AUTHORITIES have shot the crocodile believed to have taken and killed a 57-year-old fisherman on the Adelaide River in the Northern Territory.















*Published On:* 19-Aug-14 07:40 AM
*Source:* via NEWS.com.au

*Go to Original Article*


----------



## solar 17 (Aug 19, 2014)

This is very sad "BUT" fishing from the bank of the Adelaide River where the Tour Operators feed the crocs from bamboo poles making the crocs lunge out of the water unfortuneately DOESN'T show a lot of common sense and the ultimate price being paid. solar 17 ~B~


----------



## Burnerism (Aug 19, 2014)

The moralities of culling and tour operated feeding aside, if you play with fire you will get burnt. My condolences to the family.


----------



## Alexbee (Aug 19, 2014)

The NT is hands down the dumbest place in Australia.. I was on a croc spotting tour in the Daintree and our tour guide was telling us how stupid it is that they feed the crocs in the nt


----------



## phatty (Aug 19, 2014)

Alexbee said:


> The NT is hands down the dumbest place in Australia.. I was on a croc spotting tour in the Daintree and our tour guide was telling us how stupid it is that they feed the crocs in the nt


I think you will find it is the dumb southerners that come up here  
it would of wanted to be a good lure


----------



## stusnake (Aug 19, 2014)

Unfortunate event.
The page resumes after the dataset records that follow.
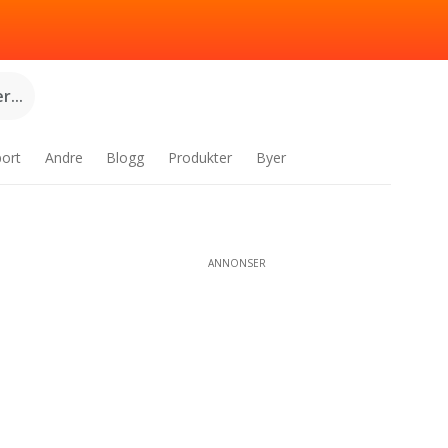
...
port
Andre
Blogg
Produkter
Byer
ANNONSER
Unfortunate for the crocodile that was only behaving naturally. Wadding into the shallows of the Adelaide river at dusk, prime activity time for Crocs, was only going to end badly. Croc attacks may have risen in recent times however population(human) is continueing to rise up north too and if people don't respect the nature of the land up north sadly these sorts of things will happen and continue to happen.


----------



## bladesmurray (Aug 19, 2014)

And it was a rare pied croc to hey? I seen this on face book


----------



## Rogue5861 (Aug 19, 2014)

bladesmurray said:


> And it was a rare pied croc to hey? I seen this on face book



From everything i have read yea it was, his name was "Michael Jackson" due to the colour change it had taken over the years. I managed to get out on a boat last november and see him for myself, really glad i got the chance to see him.

Its really sad to hear that they killed the croc. We all know that it wasnt the crocs fault and it was due to one foolish act from a human that two lifes sadly ended, would of been better if they actually just left it alone and reiterated to the public that this is a dangerous water way and to stay away from the banks as this is crocodile territory and not outs.

There are a fair few big crocs in this river system that could easily take an adult human without any trouble, the same as the wa shark cult i guess. More education less eradication would be a better way to go about it in my book.


Rick


----------



## bladesmurray (Aug 19, 2014)

Well said rick and lol Michael jackson classic


----------



## Rogue5861 (Aug 19, 2014)

bladesmurray said:


> Well said rick and lol Michael jackson classic



Yea when i first saw him i thought the same thing and then they told us what everyone called him, it definatly makes a lot of sense. Pretty sure he was around 60yrs old and the colour change happened over time like calico bhp's do, not sure exactly if it was a pied or leucistic or albino colour change but he was definatly a one of a kind sort of animal.


Rick


----------



## bladesmurray (Aug 20, 2014)

So sad


----------